What to do -
- 1) From the Brexit speech above the lines, reproduce the passage starting with "Just twelve months" and going on through "nothing for granted!".
- 2) According to the Brexit speech, which group organised the London event where Arlene Foster spoke?
- 3) Continue the Brexit speech, which comes before the lines, picking up after its final sentence.

Passage provided -
Arlene Foster's London Brexit speech in full
DUP Leader Arlene Foster MLA was the guest speaker at an event organised by the Bruges Group in London. In her remarks Mrs Foster said:
"We are certainly living through interesting political times.
Just twelve months ago few predicted the people of the UK would vote to leave the EU, the people of the United States would elect Donald Trump as President and Theresa May as Prime Minister would be heading for an historic General Election victory.
Though given the electoral upsets of the last twelve months we should take nothing for granted!
In Northern Ireland too things have changed. After almost ten years of devolution we have had no fully functioning Executive since January and a real prospect of Direct Rule being reintroduced before Parliament breaks for the summer.
Today I want to talk about two Unions, the European Union - which we have voted to leave - and the Union between Great Britain and Northern Ireland, which I hope and trust will continue to endure.
From politics in Northern Ireland I know only too well the temptation to refight old battles and to dwell on what has been.
But that is to make a fundamental mistake.
If politics is about anything, then it is about the future.
It is why we must make and remake the case for the United Kingdom and it is why we must get on with implementing the will of the British people last June.
I voted to for the UK to leave the EU not out of some sentimental form of British nationalism or because I do not value the contribution that people from all parts of the EU have made to life in the UK, but because I believe in the right of the UK to determine its own future, or to paraphrase the leave campaign, to take back control.

The data -
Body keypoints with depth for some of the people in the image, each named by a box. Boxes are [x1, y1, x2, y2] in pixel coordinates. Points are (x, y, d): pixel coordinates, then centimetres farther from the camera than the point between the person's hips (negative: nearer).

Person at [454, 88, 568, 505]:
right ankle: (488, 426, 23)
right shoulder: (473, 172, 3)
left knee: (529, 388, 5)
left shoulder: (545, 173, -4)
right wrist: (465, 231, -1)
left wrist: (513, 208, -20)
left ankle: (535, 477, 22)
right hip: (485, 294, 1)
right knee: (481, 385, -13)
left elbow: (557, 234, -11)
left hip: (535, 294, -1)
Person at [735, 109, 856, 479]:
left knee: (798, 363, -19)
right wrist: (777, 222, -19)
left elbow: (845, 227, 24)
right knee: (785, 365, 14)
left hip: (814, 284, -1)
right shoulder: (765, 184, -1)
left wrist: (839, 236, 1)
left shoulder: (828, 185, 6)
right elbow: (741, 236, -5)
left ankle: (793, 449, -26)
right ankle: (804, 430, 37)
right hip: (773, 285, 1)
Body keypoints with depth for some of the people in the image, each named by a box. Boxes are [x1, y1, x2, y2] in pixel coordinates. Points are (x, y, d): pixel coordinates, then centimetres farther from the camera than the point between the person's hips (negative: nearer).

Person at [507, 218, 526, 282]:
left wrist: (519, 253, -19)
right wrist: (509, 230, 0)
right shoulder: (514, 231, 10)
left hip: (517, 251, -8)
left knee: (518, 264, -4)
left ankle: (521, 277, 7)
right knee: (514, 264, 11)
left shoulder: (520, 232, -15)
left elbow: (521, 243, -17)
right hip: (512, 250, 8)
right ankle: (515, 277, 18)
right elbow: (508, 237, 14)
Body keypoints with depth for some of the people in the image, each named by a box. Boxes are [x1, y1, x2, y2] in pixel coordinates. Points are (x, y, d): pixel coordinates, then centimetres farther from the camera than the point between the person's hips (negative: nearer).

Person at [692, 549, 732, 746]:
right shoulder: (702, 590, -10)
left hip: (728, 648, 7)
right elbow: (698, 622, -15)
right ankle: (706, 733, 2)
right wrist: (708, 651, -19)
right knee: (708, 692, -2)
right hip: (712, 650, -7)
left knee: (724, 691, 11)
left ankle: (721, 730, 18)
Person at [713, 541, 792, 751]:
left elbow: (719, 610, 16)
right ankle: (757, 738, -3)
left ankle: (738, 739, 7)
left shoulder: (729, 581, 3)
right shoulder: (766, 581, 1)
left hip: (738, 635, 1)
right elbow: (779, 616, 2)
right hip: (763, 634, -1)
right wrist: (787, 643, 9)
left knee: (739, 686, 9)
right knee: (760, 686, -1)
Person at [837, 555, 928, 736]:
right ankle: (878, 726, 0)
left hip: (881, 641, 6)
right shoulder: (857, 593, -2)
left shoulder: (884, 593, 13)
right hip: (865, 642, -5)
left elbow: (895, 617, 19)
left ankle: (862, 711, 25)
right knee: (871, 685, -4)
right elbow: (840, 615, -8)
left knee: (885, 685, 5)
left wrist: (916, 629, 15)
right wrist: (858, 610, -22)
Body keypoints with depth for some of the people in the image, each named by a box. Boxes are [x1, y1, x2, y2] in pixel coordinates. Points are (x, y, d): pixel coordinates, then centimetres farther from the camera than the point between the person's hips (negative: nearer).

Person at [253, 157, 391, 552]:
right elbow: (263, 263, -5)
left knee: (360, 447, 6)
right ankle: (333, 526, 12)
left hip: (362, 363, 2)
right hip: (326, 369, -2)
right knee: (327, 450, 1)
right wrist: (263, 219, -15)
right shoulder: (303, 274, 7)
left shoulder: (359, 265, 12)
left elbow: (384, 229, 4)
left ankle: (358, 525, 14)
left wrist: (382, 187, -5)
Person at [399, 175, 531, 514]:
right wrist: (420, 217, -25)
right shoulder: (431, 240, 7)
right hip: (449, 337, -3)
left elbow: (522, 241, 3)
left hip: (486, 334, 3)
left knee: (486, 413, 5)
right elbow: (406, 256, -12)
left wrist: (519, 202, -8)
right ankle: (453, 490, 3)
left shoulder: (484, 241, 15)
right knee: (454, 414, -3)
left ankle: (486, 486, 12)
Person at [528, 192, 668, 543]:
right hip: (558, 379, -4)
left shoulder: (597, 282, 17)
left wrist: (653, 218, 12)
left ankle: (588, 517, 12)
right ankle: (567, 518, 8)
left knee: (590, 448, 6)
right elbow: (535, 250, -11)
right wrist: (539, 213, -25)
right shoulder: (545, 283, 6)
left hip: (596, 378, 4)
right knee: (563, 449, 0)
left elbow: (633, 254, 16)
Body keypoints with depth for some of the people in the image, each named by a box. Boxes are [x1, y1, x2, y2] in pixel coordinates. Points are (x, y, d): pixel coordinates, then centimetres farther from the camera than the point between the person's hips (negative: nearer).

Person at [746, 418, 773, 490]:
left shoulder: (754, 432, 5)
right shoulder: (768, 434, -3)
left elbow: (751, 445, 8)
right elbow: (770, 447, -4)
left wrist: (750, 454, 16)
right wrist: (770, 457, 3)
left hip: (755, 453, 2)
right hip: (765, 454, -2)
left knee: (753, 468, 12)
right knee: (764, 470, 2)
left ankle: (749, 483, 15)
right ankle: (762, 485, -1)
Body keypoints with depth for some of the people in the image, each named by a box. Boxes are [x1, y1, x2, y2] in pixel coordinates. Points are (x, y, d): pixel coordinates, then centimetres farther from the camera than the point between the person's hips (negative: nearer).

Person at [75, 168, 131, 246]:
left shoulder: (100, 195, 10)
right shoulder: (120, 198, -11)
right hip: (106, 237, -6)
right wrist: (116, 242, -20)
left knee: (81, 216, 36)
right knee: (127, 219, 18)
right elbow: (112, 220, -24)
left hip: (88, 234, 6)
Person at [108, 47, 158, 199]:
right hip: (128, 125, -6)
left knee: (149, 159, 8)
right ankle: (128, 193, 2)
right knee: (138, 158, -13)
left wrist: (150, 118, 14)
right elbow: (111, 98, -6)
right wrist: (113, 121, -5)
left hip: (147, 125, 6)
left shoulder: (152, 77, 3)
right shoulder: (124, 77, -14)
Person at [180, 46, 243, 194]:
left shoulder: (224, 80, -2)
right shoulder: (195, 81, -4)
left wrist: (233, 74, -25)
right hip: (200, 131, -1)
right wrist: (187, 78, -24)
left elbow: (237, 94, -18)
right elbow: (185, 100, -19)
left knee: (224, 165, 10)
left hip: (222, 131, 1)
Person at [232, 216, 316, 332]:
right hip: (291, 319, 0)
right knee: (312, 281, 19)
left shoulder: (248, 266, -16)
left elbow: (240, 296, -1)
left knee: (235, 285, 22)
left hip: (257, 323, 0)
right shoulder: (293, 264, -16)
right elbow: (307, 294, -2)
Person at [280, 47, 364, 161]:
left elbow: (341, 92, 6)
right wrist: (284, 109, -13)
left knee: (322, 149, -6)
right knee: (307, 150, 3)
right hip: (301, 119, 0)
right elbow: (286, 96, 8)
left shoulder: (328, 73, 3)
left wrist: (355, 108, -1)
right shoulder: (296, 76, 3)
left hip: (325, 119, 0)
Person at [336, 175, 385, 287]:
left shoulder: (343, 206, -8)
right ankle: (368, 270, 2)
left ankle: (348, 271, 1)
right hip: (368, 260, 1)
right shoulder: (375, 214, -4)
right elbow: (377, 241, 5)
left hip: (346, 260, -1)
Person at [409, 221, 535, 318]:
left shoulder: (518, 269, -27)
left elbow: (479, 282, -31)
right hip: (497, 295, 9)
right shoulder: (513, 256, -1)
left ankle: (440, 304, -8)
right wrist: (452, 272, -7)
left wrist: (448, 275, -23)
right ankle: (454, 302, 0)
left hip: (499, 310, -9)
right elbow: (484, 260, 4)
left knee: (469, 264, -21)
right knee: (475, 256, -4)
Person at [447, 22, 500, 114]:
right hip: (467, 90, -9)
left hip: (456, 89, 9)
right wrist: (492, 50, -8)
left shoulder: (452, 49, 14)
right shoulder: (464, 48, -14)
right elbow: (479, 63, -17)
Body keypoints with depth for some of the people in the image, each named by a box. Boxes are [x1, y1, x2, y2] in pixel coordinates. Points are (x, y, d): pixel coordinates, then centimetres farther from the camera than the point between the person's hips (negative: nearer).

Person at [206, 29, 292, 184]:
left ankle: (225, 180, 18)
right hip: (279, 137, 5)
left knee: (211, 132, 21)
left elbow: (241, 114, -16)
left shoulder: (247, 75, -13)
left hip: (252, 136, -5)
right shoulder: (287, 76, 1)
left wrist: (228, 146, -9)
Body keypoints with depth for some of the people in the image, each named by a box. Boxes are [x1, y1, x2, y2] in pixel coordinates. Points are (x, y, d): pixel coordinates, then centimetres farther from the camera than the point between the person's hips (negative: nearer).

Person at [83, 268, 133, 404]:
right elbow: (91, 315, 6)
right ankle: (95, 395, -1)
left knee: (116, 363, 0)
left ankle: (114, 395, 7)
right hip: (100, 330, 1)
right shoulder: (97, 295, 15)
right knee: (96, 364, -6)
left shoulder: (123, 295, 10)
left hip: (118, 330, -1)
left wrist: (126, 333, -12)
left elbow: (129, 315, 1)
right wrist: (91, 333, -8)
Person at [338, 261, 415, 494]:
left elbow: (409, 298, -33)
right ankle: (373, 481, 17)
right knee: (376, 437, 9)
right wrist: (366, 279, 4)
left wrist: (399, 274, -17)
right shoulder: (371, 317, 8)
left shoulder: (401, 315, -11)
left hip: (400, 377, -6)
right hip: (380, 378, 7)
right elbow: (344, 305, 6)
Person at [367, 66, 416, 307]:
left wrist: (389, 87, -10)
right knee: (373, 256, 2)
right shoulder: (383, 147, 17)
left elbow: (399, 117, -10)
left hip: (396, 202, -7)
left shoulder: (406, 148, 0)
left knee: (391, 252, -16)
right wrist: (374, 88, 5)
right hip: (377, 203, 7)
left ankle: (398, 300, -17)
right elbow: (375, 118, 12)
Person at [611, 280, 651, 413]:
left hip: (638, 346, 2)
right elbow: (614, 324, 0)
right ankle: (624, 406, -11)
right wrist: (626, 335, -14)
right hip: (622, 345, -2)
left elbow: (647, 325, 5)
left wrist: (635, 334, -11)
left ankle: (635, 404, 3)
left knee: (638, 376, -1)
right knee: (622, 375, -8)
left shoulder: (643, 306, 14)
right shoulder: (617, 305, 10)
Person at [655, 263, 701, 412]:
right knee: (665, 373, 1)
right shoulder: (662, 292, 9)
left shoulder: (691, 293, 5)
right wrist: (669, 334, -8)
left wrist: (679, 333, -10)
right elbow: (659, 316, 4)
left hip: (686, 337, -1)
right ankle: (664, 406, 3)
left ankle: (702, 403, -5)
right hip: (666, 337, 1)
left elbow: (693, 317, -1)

Responses per task -
- 1)
Just twelve months ago few predicted the people of the UK would vote to leave the EU, the people of the United States would elect Donald Trump as President and Theresa May as Prime Minister would be heading for an historic General Election victory.
Though given the electoral upsets of the last twelve months we should take nothing for granted!

- 2) The Bruges Group organised the event.

- 3)
All of the signs are that Theresa May will win a resounding majority in the House of Commons when the votes are counted after the 8th June.
That means she will have a clear mandate to negotiate the arrangements for the UK’s departure from the European Union by March 2019.
For Northern Ireland, that is far from the end of the story. While the fact that the UK is leaving the EU is clear, the precise terms of our departure remain to be negotiated and agreed.
While the general election is likely to give the Prime Minister a stronger hand to push for the kind of Brexit that she wishes to see delivered, in Northern Ireland it has run the risk of polarising an opinion that was coalescing around an agreed way forward.
At home, we may not have agreed on the 'leave or remain' issue but we were very close to agreeing on the kind of Brexit we wanted to see.
On this basis, I believe that there is room and reason for optimism. And I hope that once the election dust settles, we can once again pick up where we left off.
At EU level, I suspect there is more sympathy towards Northern Ireland than to any other part of the UK.
Both our government and the EU in their opening correspondence have reflected the importance of getting a good deal for Northern Ireland.
During the referendum campaign and since, some of those who advocated ‘remain’ have argued that the UK’s departure from the EU will result in a hard border on the island of Ireland.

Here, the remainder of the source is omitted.